For grant makers, there are nonprofit organizations -- like ACCION (disclosure, my employer), Opportunity International and Grameen Foundation -- devoted to starting and growing MFIs that maintain a social mission. While such organizations share many aspects of best practice in microfinance, each one brings a unique development philosophy and emphasis, which allows prospective supporters to find the best fit.
With all the choices, how can a donor or investor interested in microfinance decide?
Let's assume three kinds of funds: straight commercial funds that obey the rules of the marketplace, social investment funds that explicitly combine social and financial aims, and pure grants. Each has its own niche. Two closely related decision rules suffice to sort out their different roles.
• Rule One. If the market can fund it, let it.
• Rule Two. For grant makers, find the frontier and help push it out.
These rules come from the reality that grants and social investments are scarce and need to be deployed where they will make the most difference. It helps to think back to the late 1980s when the U.S. Agency for International Development and the InterAmerican Development Bank together invested something less than $5 million to help ACCION launch Prodem, the precursor of BancoSol in Bolivia. Today, BancoSol is a commercial bank with a loan portfolio of $340 million, serving 127,000 borrowers and 254,000 savers. It would not make much sense give BancoSol a grant to cover operating expense or loan capital today. Both the bank and the microfinance field have evolved. In response, donor support has evolved -- and needs to keep evolving. Today's challenge is to figure out where today's industry frontiers actually lie. Below, a brief roadmap.
At the absolute frontier, grant funding is needed. The unfilled needs are many:
• Microfinance services for marginal groups, including rural and remote populations, the disabled and others who have not yet been served with commercial models. For example, BRAC and Grameen Bank in Bangladesh support urban beggars while CARE and Oxfam create savings groups in sparsely populated rural Africa.

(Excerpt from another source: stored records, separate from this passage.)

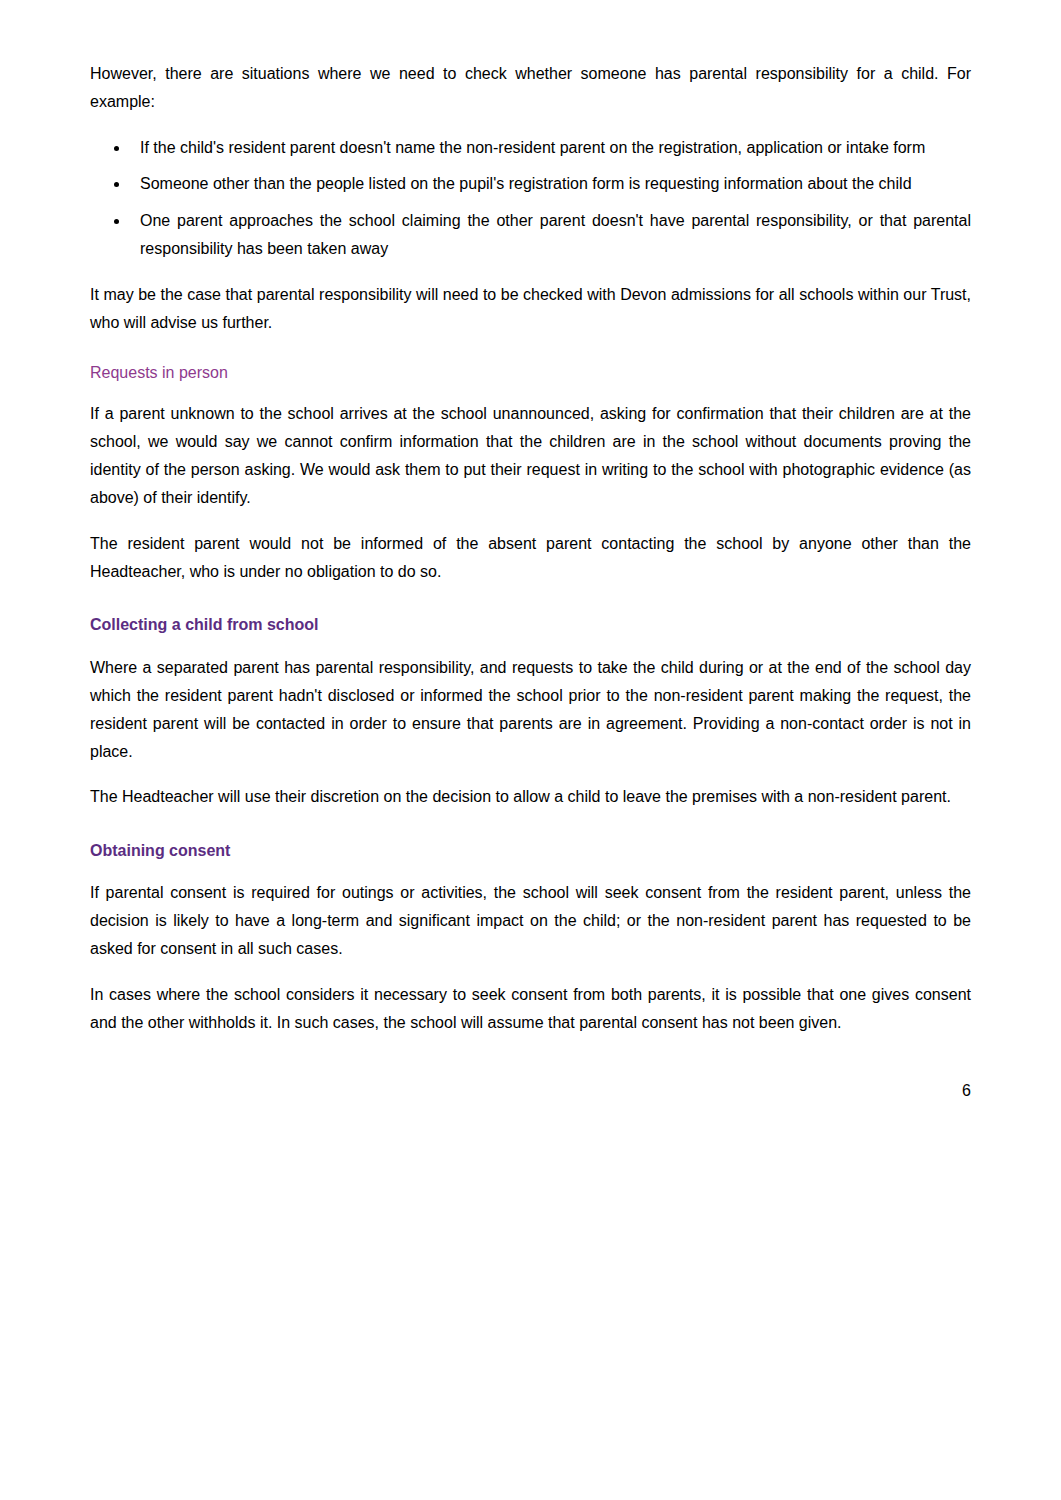However, there are situations where we need to check whether someone has parental responsibility for a child. For example:
If the child's resident parent doesn't name the non-resident parent on the registration, application or intake form
Someone other than the people listed on the pupil's registration form is requesting information about the child
One parent approaches the school claiming the other parent doesn't have parental responsibility, or that parental responsibility has been taken away
It may be the case that parental responsibility will need to be checked with Devon admissions for all schools within our Trust, who will advise us further.
Requests in person
If a parent unknown to the school arrives at the school unannounced, asking for confirmation that their children are at the school, we would say we cannot confirm information that the children are in the school without documents proving the identity of the person asking. We would ask them to put their request in writing to the school with photographic evidence (as above) of their identify.
The resident parent would not be informed of the absent parent contacting the school by anyone other than the Headteacher, who is under no obligation to do so.
Collecting a child from school
Where a separated parent has parental responsibility, and requests to take the child during or at the end of the school day which the resident parent hadn't disclosed or informed the school prior to the non-resident parent making the request, the resident parent will be contacted in order to ensure that parents are in agreement. Providing a non-contact order is not in place.
The Headteacher will use their discretion on the decision to allow a child to leave the premises with a non-resident parent.
Obtaining consent
If parental consent is required for outings or activities, the school will seek consent from the resident parent, unless the decision is likely to have a long-term and significant impact on the child; or the non-resident parent has requested to be asked for consent in all such cases.
In cases where the school considers it necessary to seek consent from both parents, it is possible that one gives consent and the other withholds it. In such cases, the school will assume that parental consent has not been given.
6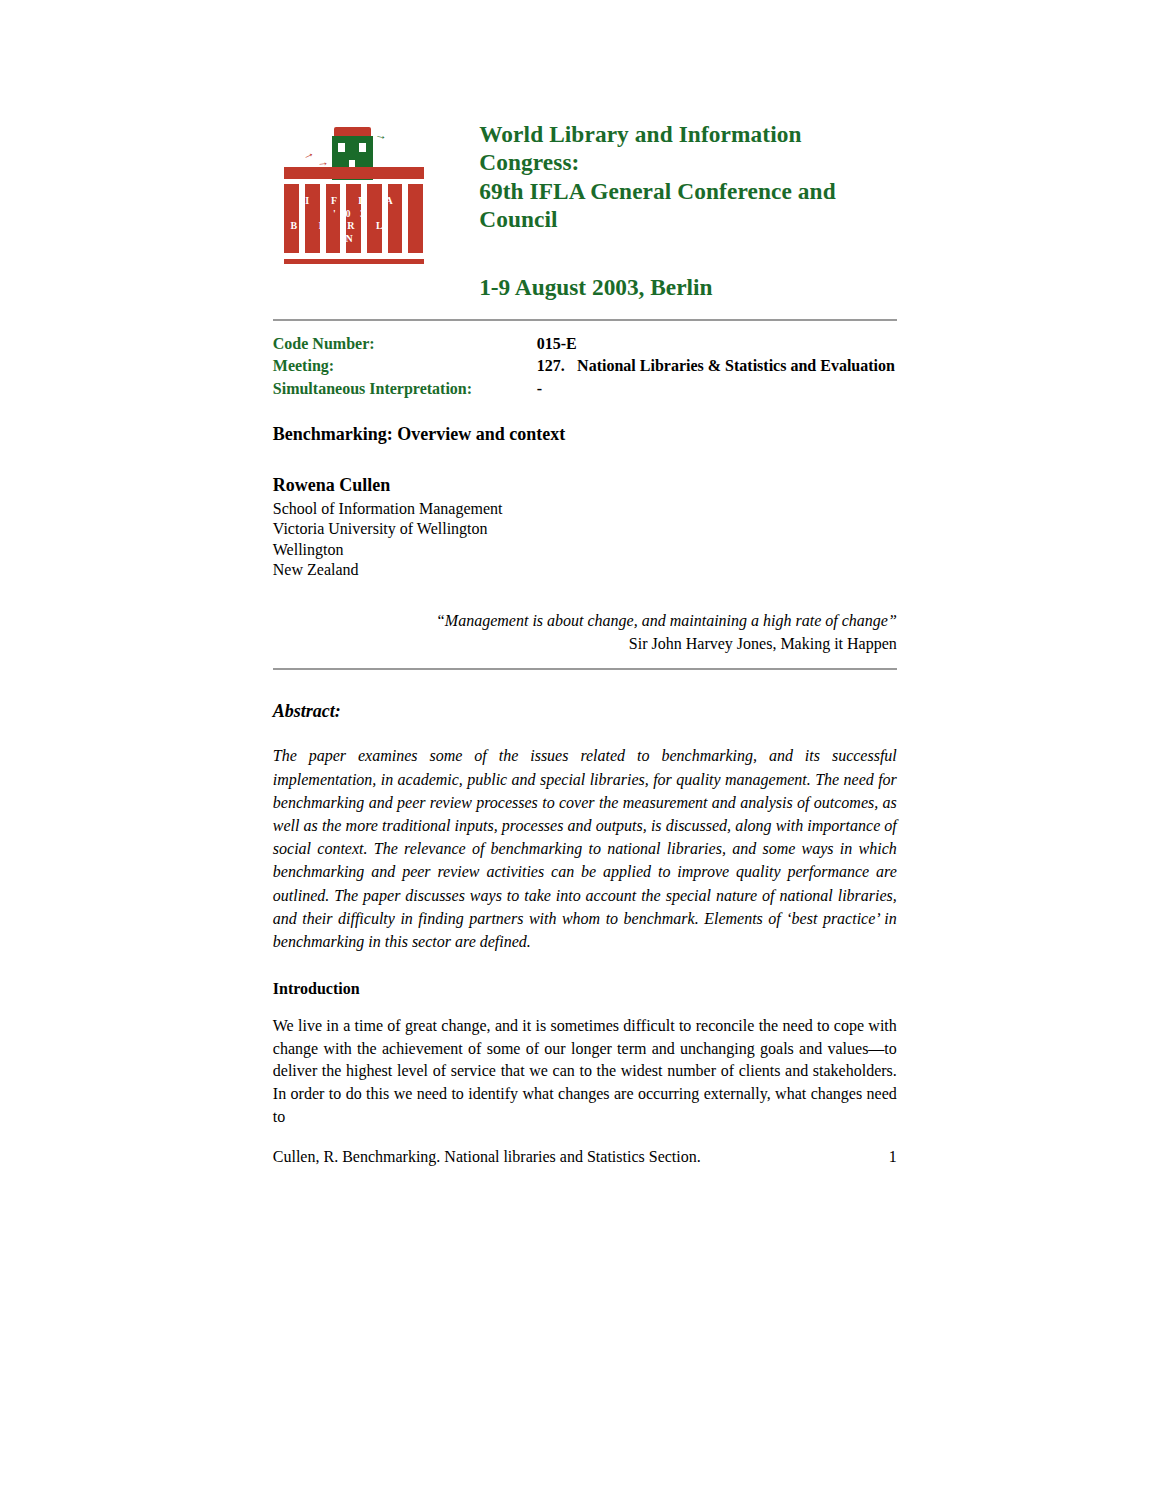→ → → → → →
I F L A '03
B E R L I N
World Library and Information Congress:
69th IFLA General Conference and Council
1-9 August 2003, Berlin
| Code Number: | 015-E |
| Meeting: | 127. National Libraries & Statistics and Evaluation |
| Simultaneous Interpretation: | - |
Benchmarking: Overview and context
Rowena Cullen
School of Information Management
Victoria University of Wellington
Wellington
New Zealand
“Management is about change, and maintaining a high rate of change” Sir John Harvey Jones, Making it Happen
Abstract:
The paper examines some of the issues related to benchmarking, and its successful implementation, in academic, public and special libraries, for quality management. The need for benchmarking and peer review processes to cover the measurement and analysis of outcomes, as well as the more traditional inputs, processes and outputs, is discussed, along with importance of social context. The relevance of benchmarking to national libraries, and some ways in which benchmarking and peer review activities can be applied to improve quality performance are outlined. The paper discusses ways to take into account the special nature of national libraries, and their difficulty in finding partners with whom to benchmark. Elements of ‘best practice’ in benchmarking in this sector are defined.
Introduction
We live in a time of great change, and it is sometimes difficult to reconcile the need to cope with change with the achievement of some of our longer term and unchanging goals and values—to deliver the highest level of service that we can to the widest number of clients and stakeholders. In order to do this we need to identify what changes are occurring externally, what changes need to
Cullen, R. Benchmarking. National libraries and Statistics Section. 1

• R&D to develop new products like savings, microinsurance and specialty credit products (like loans for renewable energy, home improvement or education¬).

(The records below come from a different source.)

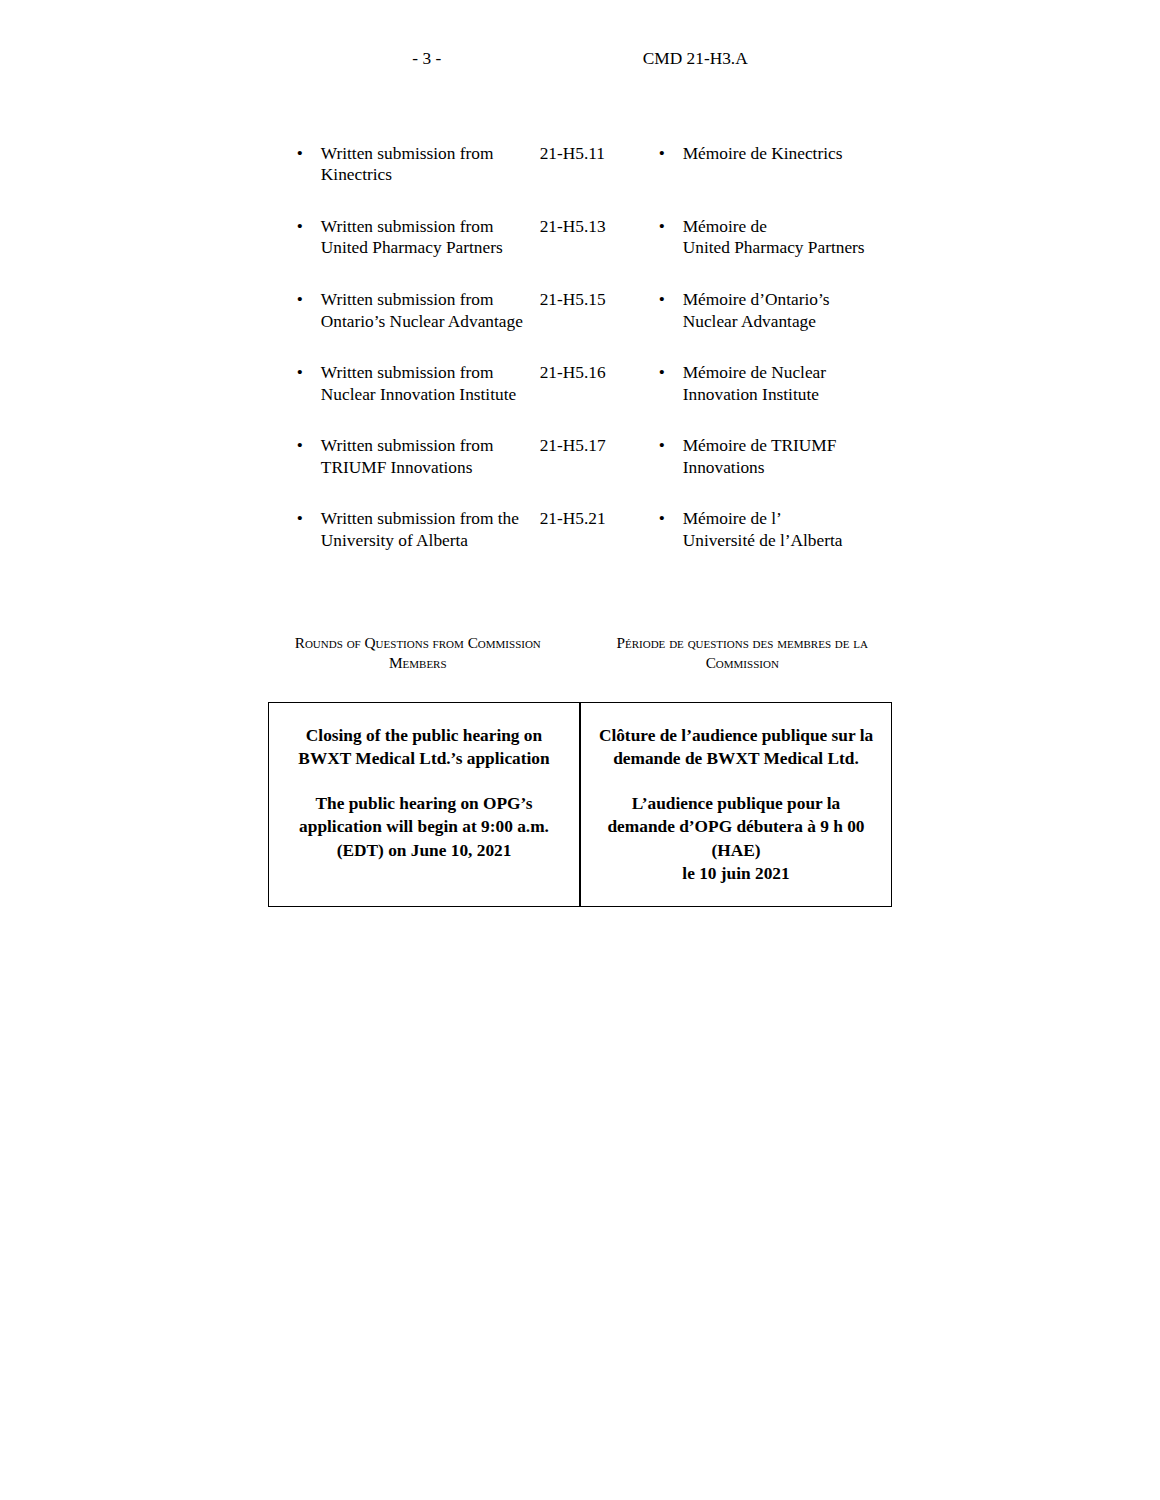- 3 - CMD 21-H3.A
| Written submission from Kinectrics | 21-H5.11 | Mémoire de Kinectrics |
| Written submission from United Pharmacy Partners | 21-H5.13 | Mémoire de United Pharmacy Partners |
| Written submission from Ontario’s Nuclear Advantage | 21-H5.15 | Mémoire d’Ontario’s Nuclear Advantage |
| Written submission from Nuclear Innovation Institute | 21-H5.16 | Mémoire de Nuclear Innovation Institute |
| Written submission from TRIUMF Innovations | 21-H5.17 | Mémoire de TRIUMF Innovations |
| Written submission from the University of Alberta | 21-H5.21 | Mémoire de l’ Université de l’Alberta |
Rounds of Questions from Commission Members
Période de questions des membres de la Commission
Closing of the public hearing on BWXT Medical Ltd.’s application
The public hearing on OPG’s application will begin at 9:00 a.m. (EDT) on June 10, 2021
Clôture de l’audience publique sur la demande de BWXT Medical Ltd.
L’audience publique pour la demande d’OPG débutera à 9 h 00 (HAE)
le 10 juin 2021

• R&D to apply new technologies to bring services closer to clients.
• Capacity building for MFIs in countries where microfinance is lagging, such as in
• Development of the "infrastructure" that keeps the industry healthy, such as credit bureaus and client protection.

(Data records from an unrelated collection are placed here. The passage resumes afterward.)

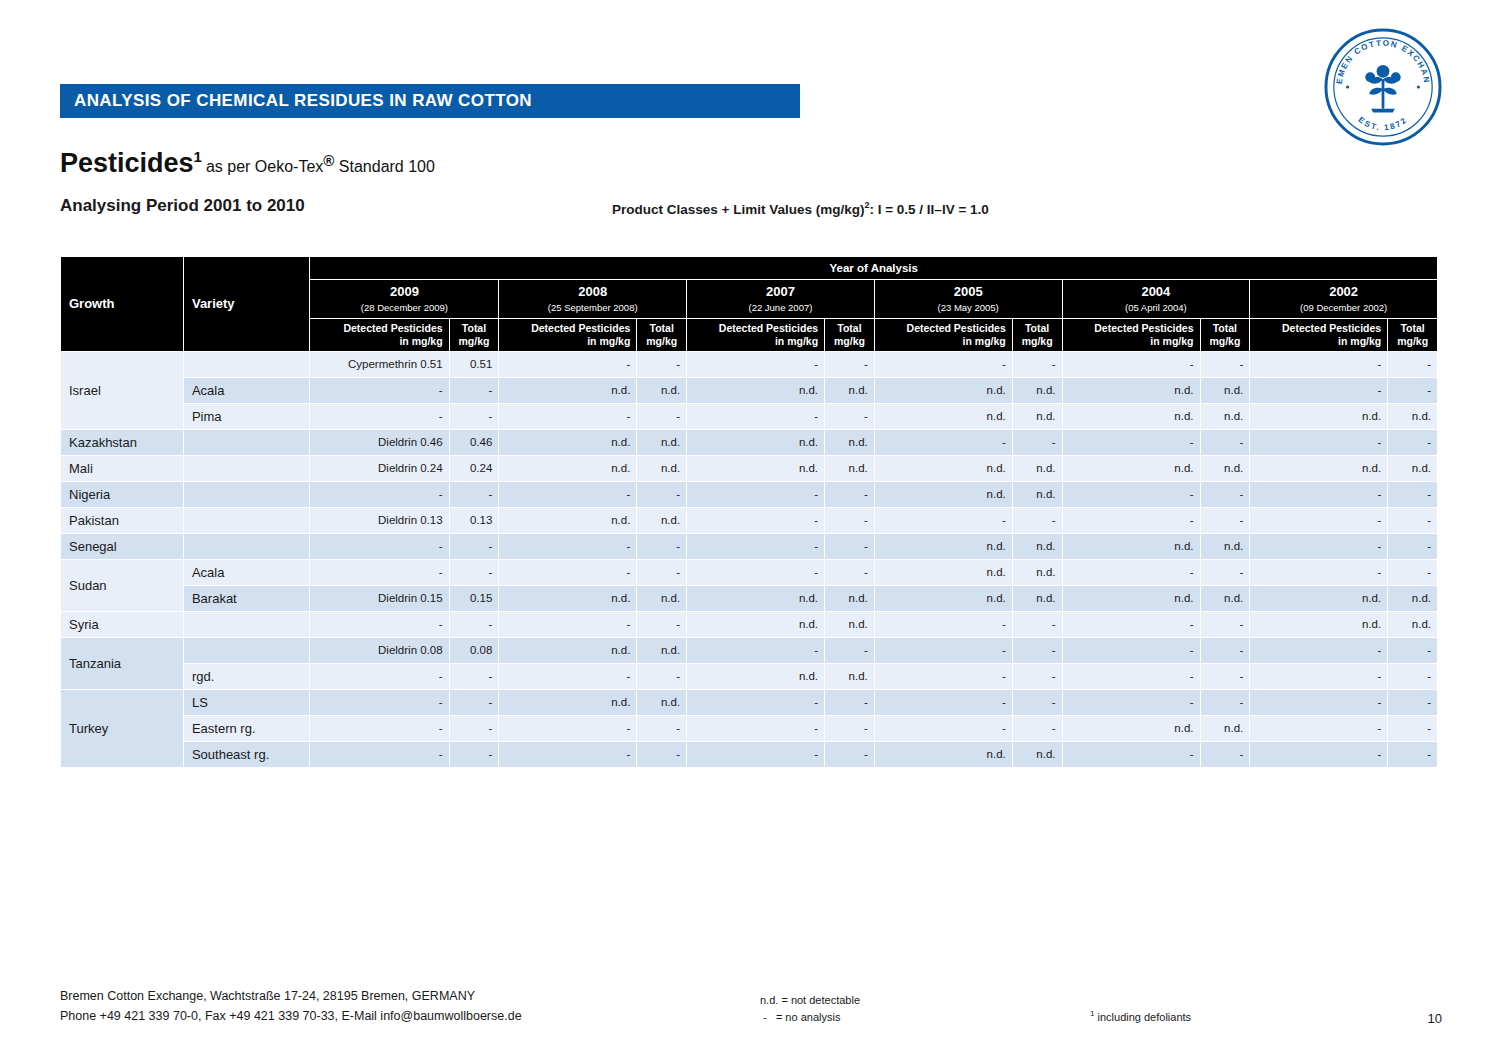Analysis of Chemical Residues in Raw Cotton
BREMEN COTTON EXCHANGE EST. 1872
Pesticides1as per Oeko-Tex® Standard 100
Analysing Period 2001 to 2010
Product Classes + Limit Values (mg/kg)2: I = 0.5 / II–IV = 1.0
| Growth | Variety | Year of Analysis |
| --- | --- | --- |
| 2009 (28 December 2009) | 2008 (25 September 2008) | 2007 (22 June 2007) | 2005 (23 May 2005) | 2004 (05 April 2004) | 2002 (09 December 2002) |
| Detected Pesticides in mg/kg | Total mg/kg | Detected Pesticides in mg/kg | Total mg/kg | Detected Pesticides in mg/kg | Total mg/kg | Detected Pesticides in mg/kg | Total mg/kg | Detected Pesticides in mg/kg | Total mg/kg | Detected Pesticides in mg/kg | Total mg/kg |
| Israel | | Cypermethrin 0.51 | 0.51 | - | - | - | - | - | - | - | - | - | - |
| Acala | - | - | n.d. | n.d. | n.d. | n.d. | n.d. | n.d. | n.d. | n.d. | - | - |
| Pima | - | - | - | - | - | - | n.d. | n.d. | n.d. | n.d. | n.d. | n.d. |
| Kazakhstan | | Dieldrin 0.46 | 0.46 | n.d. | n.d. | n.d. | n.d. | - | - | - | - | - | - |
| Mali | | Dieldrin 0.24 | 0.24 | n.d. | n.d. | n.d. | n.d. | n.d. | n.d. | n.d. | n.d. | n.d. | n.d. |
| Nigeria | | - | - | - | - | - | - | n.d. | n.d. | - | - | - | - |
| Pakistan | | Dieldrin 0.13 | 0.13 | n.d. | n.d. | - | - | - | - | - | - | - | - |
| Senegal | | - | - | - | - | - | - | n.d. | n.d. | n.d. | n.d. | - | - |
| Sudan | Acala | - | - | - | - | - | - | n.d. | n.d. | - | - | - | - |
| Barakat | Dieldrin 0.15 | 0.15 | n.d. | n.d. | n.d. | n.d. | n.d. | n.d. | n.d. | n.d. | n.d. | n.d. |
| Syria | | - | - | - | - | n.d. | n.d. | - | - | - | - | n.d. | n.d. |
| Tanzania | | Dieldrin 0.08 | 0.08 | n.d. | n.d. | - | - | - | - | - | - | - | - |
| rgd. | - | - | - | - | n.d. | n.d. | - | - | - | - | - | - |
| Turkey | LS | - | - | n.d. | n.d. | - | - | - | - | - | - | - | - |
| Eastern rg. | - | - | - | - | - | - | - | - | n.d. | n.d. | - | - |
| Southeast rg. | - | - | - | - | - | - | n.d. | n.d. | - | - | - | - |
Bremen Cotton Exchange, Wachtstraße 17-24, 28195 Bremen, GERMANY
Phone +49 421 339 70-0, Fax +49 421 339 70-33, E-Mail info@baumwollboerse.de
n.d. = not detectable
- = no analysis
1 including defoliants
10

• Financial education for clients.
There's a second frontier that I call the risk frontier. This is the home of social investment. The risk frontier includes institutions that operate profitably but are still viewed as risky by the market, either because they are young, or are operating in difficult environments, or are testing the commercial viability of new products or client groups. There are dozens or possibly hundreds of MFIs in this category, often known as second and third tier MFIs. Also in this group are top tier MFIs that operate in frontier markets. For example, because Bolivia is regarded as a risky setting, BancoSol still works with social investors to raise debt and equity.
Off the frontier, the market can take it away. Commercial sources can now supply much of the debt and equity in top tier MFIs, either directly or through specialized microfinance investment funds. And even for second tier MFIs, especially in less risky countries, much of the debt finance can be purely commercial. Many MFIs work with a blend of pure commercial and social investors. And finally, profitable MFIs that become licensed banks, can increasingly be funded locally through deposits -- an important and fully commercial source.
Microfinance is about building in a future in which the world's poor have access to financial services. Individual donors and investors, as well as those controlling public or institutional capital, need to balance their assessment of social impact with their needs for investment returns and risk. Like any other donation or investment, a little research and due diligence beforehand can bring assurance that funders and those they entrust with their money share the same goals.